Whilst talking the concept through with some beings I was told that the way I’ve implemented the code so far reminded them of how some debuggers might work. This got me thinking, and I ended up ditching the prior CTF idea in order to write a Silly debugger. A debugger that should eventually be fully functional on a system with no ram memory present.
I guess that sorta replies to what and why, the actual usecase for this was to be able to somewhat conveniently debug my diy bios project without having ability to run debuggers / gdbserver on the device yet.
How to have volatile memory without ram?
Coreboot project documents this process really well, so I wont go tooooo deep in detail here, but basically the we’ll want to set up CPU to use it’s cache as ram. We don’t need to have almost any hardware initialised on mainboard for the setup, most modern (Less than 30 years) intel and amd processors support this.
In practise, the process is fairly simple:
-
Set MTRR for desired address range as write-back. This essentially instructs the computer that our memory reads should be fetched from CPU cache if possible, and that our memory writes should update cache.
-
Enter normal cache mode, and do read from every address in our address range to mark the lines as valid.
-
Enter no-fill mode to prevent cache being filled from ram. After we’ve set up our cache, we don’t want it to ever be updated/filled from ram since there’s none present
After above, all there’s left to do now is just to set e{si,di}
and esp
registers to point to cache region, and we can start using memory without having ram present.

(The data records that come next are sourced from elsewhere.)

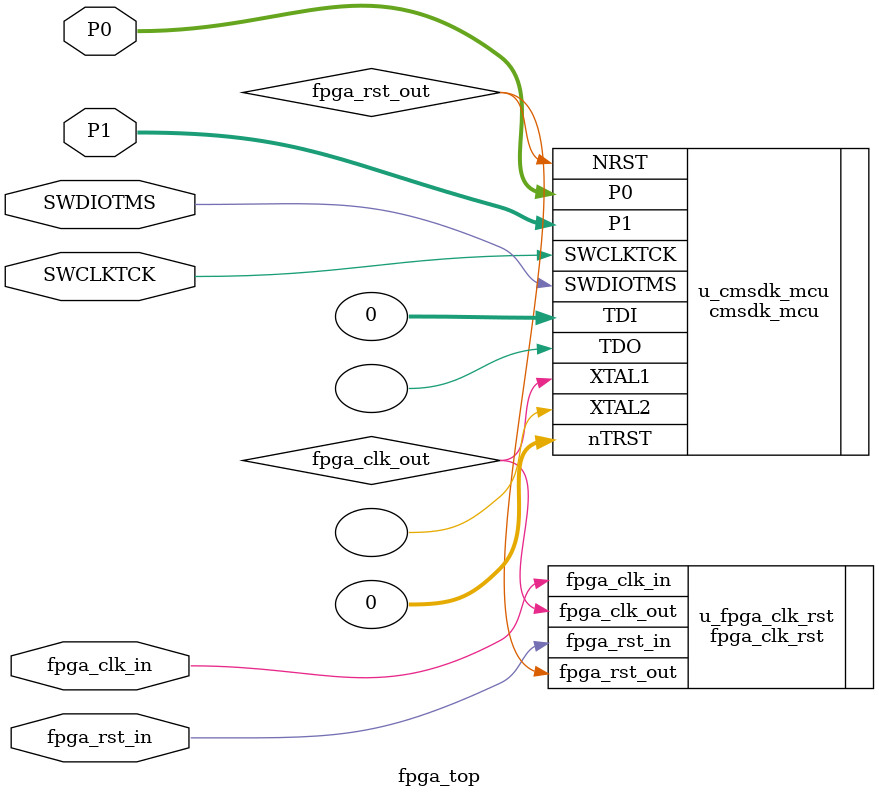
<source format=v>

module fpga_top (/*autoarg*/
   // Inouts
   SWDIOTMS,P0,P1,
   // Inputs
   fpga_rst_in, fpga_clk_in, SWCLKTCK
   );

/*autoinput*/
// Beginning of automatic inputs (from unused autoinst inputs)
input			SWCLKTCK;		// To u_cmsdk_mcu of cmsdk_mcu.v
input			fpga_clk_in;		// To u_fpga_clk_rst of fpga_clk_rst.v
input			fpga_rst_in;		// To u_fpga_clk_rst of fpga_clk_rst.v
// End of automatics

/*autooutput*/
// Beginning of automatic outputs (from unused autoinst outputs)

// End of automatics

/*autoinout*/
// Beginning of automatic inouts (from unused autoinst inouts)
inout			SWDIOTMS;		// To/From u_cmsdk_mcu of cmsdk_mcu.v
inout   [15:0]        P0;
inout   [15:0]        P1;
// End of automatics

/*autowire*/
// Beginning of automatic wires (for undeclared instantiated-module outputs)

// End of automatics


//--------------------------------------------------------------------------------------------
//  instance fpga_clk_rst
//--------------------------------------------------------------------------------------------
/*fpga_clk_rst auto_template "u_\([a-z]+[0-9]+\)" (
	.\(.*\)						(\1[]),
);*/
fpga_clk_rst  u_fpga_clk_rst (/*autoinst*/
			      // Outputs
			      .fpga_clk_out	(fpga_clk_out),	 // Templated
			      .fpga_rst_out	(fpga_rst_out),	 // Templated
			      // Inputs
			      .fpga_clk_in	(fpga_clk_in),	 // Templated
			      .fpga_rst_in	(fpga_rst_in));	 // Templated

//--------------------------------------------------------------------------------------------
//  instance cmsdk_mcu
//--------------------------------------------------------------------------------------------
/*cmsdk_mcu auto_template "u_\([a-z]+[0-9]+\)" (
	.XTAL1						(fpga_clk_out),
	.NRST						(fpga_rst_out),
	.\(.*\)						(\1[]),
);*/
cmsdk_mcu  u_cmsdk_mcu (/*autoinst*/
			// Outputs
			.XTAL2		(),		 // Templated
			.TDO		(),			 // Templated
			// Inouts
			.P0		(P0),		 // Templated
			.P1		(P1),		 // Templated
			.SWDIOTMS	(SWDIOTMS),		 // Templated
			// Inputs
			.XTAL1		(fpga_clk_out),		 // Templated
			.NRST		(fpga_rst_out),		 // Templated
			.nTRST		(0),		 // Templated
			.TDI		(0),			 // Templated
			.SWCLKTCK	(SWCLKTCK));		 // Templated

endmodule

// Local Variables:
// verilog-library-directories:("/fhome/icdata/hr_li/Music/M0_test/design/xilinx/xcku115" "/fhome/icdata/hr_li/Music/M0_test/design/verilog/mcu_top")
// verilog-auto-inst-param-value:t
// verilog-auto-output-ignore-regexp:"^.*_nc.*\|^.*pst.*"
// verilog-auto-input-ignore-regexp:"^.*nc.*\|^.*pst.*"
// End:


</source>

For more thorough documentation of process, refer to Coreboot linked above or see my implementation
The debugger part
Basic idea here is, that we’ll fetch one whole instruction at a time, execute it, and have our main-loop continue as the instruction following the one we just executed. This’ll cause issues with any sort of branching though, and it’s overall slow and not very great, but this is the approach I chose and at least so far I do intend to stick to it.

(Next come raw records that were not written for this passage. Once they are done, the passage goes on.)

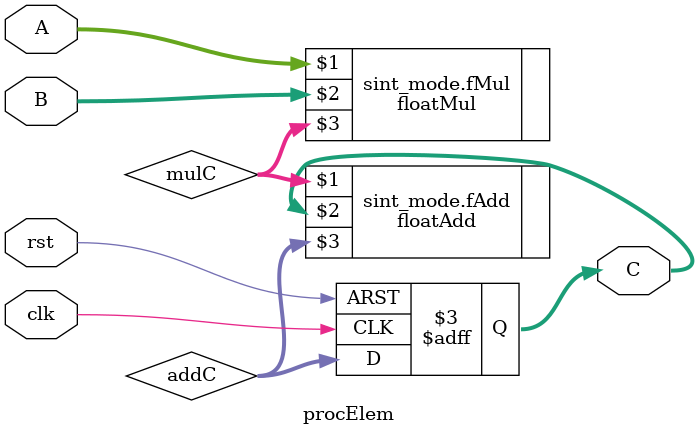
<source format=v>
module procElem #(
    parameter   DATA_WIDTH              = 32,                   // Data width, default: 32 bits
    parameter   FLOAT_MODE              = 1                     // 0: SInt, 1: Float
) (
    input                               clk,                    // Clock Signal
    input                               rst,                    // Reset Signal

    input       [DATA_WIDTH - 1: 0]     A,                      // DATA: A
    input       [DATA_WIDTH - 1: 0]     B,                      // DATA: B
    output reg  [DATA_WIDTH - 1: 0]     C                       // DATA: C
);
    wire        [DATA_WIDTH - 1: 0]     mulC;
    wire        [DATA_WIDTH - 1: 0]     addC;

    generate
        if (FLOAT_MODE == 0) begin : float_mode
            intMul   #(DATA_WIDTH) iMul (A, B, mulC);
            intAdd   #(DATA_WIDTH) iAdd (mulC, C, addC);
        end else begin : sint_mode
            floatMul #(DATA_WIDTH) fMul (A, B, mulC);
            floatAdd #(DATA_WIDTH) fAdd (mulC, C, addC);
        end
    endgenerate

    always @ (posedge clk or posedge rst) begin
        if (rst == 1'b1) begin
            C = 0;
        end else begin
            C = addC;
        end
    end

endmodule
</source>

The main code logic here is:
-
Read single instruction from non-volatile storage media to some executable and writable memory location. I wrote incomplete x86 instruction parser for this, so that I have a reasonable way to figure out how many bytes are needed for next instruction. Needless to say, parsing x86 instructions in 16-bit assembly was an interesting experience ^^`
-
Store debugger/‘host’ cpu state to known/predetermined location in cache.
-
Retrieve debuggee/‘guest’ cpu state from known/predetermined location in cache (apart from PC)
-
If the next instruction is not a branching one, jump to execute it
-
Store debuggee/‘guest’ cpu state, retrive debugger/‘host’ state, and jump back to 1st step
I’m yet to figure out how to handle branching exactly, currently I’m playing around with idea of debugger/‘host’ keeping track of debuggee/‘guest’ program counter, and just changing that as needed, and using that to read next instruction for debuggee. Not quite sure yet though.
I’ll likely update this text once I’ve figured out how to move on from here :)